She cited the CEO of NITI Aayog as one such inspired leader who is constantly learning, adapting and trying to understand and stay abreast of all technological advancements that can help the country.

Even Uber's Travis Kalanick feels the same way, as can be deduced from his TV interview with the NITI Aayog CEO.

Gautam Balakrishnan, vice president and head of Smart Cities at Tata Projects Limited, speaking on what needs to change apart from tactical payment delays, said the state has tried to plug these gaps by hiring smart city consultants from around the world. Pune and Vishakhapatnam have benefitted from their counsel, he said.

Gopal responded to Balakrishnan's comment about smart city consultants by saying that India smart cities should be made capable of managing themselves without the foreign consultants who help set them up.

An even bigger reform will be to decouple infrastructure cycles and political cycles so that smart city advancements won't be hampered or dependent on the current politicos in power.

On why the reforms are so slow to be implemented, Balakrishnan said, "I'll have to go on a limb and say lack of courage, tenders of deserving companies never seeing the light of day and those responsible not taking their tenures seriously, are the reasons."

The Smart Cities concept shouldn't be just limited to cities, the experts said. Smart rural villages and towns are also a possibility if the government wants to end development disparity.

The word smart merely refers to a community enabled by technology even though it has only a few people living in it. Even smart solutions for agriculture can make sweeping changes, the expert said.

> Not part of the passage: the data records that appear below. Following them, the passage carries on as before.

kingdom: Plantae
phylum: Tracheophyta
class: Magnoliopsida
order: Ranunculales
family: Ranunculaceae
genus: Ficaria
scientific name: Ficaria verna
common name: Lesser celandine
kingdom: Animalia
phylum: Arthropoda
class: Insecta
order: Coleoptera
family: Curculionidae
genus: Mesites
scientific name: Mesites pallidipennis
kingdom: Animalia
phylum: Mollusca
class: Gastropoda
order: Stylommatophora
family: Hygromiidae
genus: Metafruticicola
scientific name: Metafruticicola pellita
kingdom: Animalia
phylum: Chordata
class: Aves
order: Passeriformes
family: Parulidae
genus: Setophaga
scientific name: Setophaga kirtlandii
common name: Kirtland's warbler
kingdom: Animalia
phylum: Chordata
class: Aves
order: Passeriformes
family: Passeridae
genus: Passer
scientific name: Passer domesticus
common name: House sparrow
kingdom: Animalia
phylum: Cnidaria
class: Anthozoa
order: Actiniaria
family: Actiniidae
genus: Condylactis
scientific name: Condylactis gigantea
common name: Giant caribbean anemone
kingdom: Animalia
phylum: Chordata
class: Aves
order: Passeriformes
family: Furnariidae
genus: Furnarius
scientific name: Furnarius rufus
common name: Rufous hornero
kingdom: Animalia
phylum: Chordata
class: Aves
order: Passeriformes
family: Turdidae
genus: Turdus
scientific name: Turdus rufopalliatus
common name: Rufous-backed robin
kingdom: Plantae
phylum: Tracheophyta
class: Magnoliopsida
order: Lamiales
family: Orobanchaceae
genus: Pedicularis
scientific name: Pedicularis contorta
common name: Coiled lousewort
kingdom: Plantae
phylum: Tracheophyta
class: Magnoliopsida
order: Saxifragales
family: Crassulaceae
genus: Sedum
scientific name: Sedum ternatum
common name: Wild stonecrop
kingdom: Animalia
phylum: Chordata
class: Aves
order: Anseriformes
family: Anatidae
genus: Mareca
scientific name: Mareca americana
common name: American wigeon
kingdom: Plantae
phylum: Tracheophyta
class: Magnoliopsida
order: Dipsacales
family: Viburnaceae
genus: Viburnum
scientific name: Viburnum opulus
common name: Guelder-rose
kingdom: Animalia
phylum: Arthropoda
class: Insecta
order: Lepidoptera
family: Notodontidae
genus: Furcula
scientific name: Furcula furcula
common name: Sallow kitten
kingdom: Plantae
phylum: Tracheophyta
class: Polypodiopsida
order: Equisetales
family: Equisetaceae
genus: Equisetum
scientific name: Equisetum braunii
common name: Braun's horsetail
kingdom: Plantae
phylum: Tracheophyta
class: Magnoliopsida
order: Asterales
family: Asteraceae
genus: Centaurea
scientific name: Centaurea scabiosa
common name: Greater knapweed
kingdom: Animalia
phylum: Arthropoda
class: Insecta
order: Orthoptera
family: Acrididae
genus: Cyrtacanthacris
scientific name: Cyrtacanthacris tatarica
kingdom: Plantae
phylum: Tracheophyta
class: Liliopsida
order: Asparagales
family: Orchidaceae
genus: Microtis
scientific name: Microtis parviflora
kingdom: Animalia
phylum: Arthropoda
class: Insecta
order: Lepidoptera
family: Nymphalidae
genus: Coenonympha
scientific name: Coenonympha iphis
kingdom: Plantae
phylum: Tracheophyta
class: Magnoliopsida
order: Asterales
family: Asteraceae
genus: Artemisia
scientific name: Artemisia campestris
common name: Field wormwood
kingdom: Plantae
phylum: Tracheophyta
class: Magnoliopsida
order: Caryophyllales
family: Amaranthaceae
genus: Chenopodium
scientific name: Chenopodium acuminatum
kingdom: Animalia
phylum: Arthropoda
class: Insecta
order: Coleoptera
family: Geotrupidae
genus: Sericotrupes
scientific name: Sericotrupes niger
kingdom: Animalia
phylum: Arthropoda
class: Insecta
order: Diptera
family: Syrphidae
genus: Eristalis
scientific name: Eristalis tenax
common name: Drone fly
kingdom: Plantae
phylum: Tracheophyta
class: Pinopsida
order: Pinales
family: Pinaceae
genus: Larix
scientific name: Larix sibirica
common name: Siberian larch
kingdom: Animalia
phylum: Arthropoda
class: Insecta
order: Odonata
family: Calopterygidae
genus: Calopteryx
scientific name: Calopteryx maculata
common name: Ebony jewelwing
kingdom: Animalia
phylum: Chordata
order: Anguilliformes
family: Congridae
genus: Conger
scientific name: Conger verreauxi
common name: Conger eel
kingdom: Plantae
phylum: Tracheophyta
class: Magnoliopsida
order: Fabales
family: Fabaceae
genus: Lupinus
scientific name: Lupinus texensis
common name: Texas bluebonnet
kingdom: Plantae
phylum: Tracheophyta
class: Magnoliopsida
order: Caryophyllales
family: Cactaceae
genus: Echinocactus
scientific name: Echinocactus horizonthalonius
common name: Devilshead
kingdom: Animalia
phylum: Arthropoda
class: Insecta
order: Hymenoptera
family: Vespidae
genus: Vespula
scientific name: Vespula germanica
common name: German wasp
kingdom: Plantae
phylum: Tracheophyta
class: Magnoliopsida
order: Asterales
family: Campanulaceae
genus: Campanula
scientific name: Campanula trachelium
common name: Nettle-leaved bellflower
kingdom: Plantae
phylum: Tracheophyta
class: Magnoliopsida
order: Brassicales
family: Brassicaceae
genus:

"Smart Cities is actually making life more organised and the result of implementing a smart city concept is to make operations of a community simple. So let's forget about complicated RFPs from uninformed policymakers. Even something adopting remote monitoring of an agricultural land is enough to make a smart city," one speaker said.

Sanjeev Gupta, general manager at Microsoft India, spoke about adopting innovative technology.

"Let's get more Indian youth interested and engaged in starting up IoT related companies. Let's start encouraging an op-ex business model now possible by cloud technology; why wouldn't you move to cloud servers instead of spending so much of your capital on hosting such physical infrastructure? That's how you build a smart city, starting with smart citizens," he said.

Pranay Jivrajka, chief operating officer at Ola Cabs, brought the discussion full circle by saying that collaboration of the private players and the government players should increase to advance India to technologically state of being.

According to him, private players should do more innovation and leading the way to improve collaboration with the policy makers.

"Smart city is a longer term goal, what's important is that everyone is on the same page and all stakeholders know we are all in it together, we need more courage, more understanding and have a close ear to the ground to know what changes are coming and should be made. Private players should chip in more."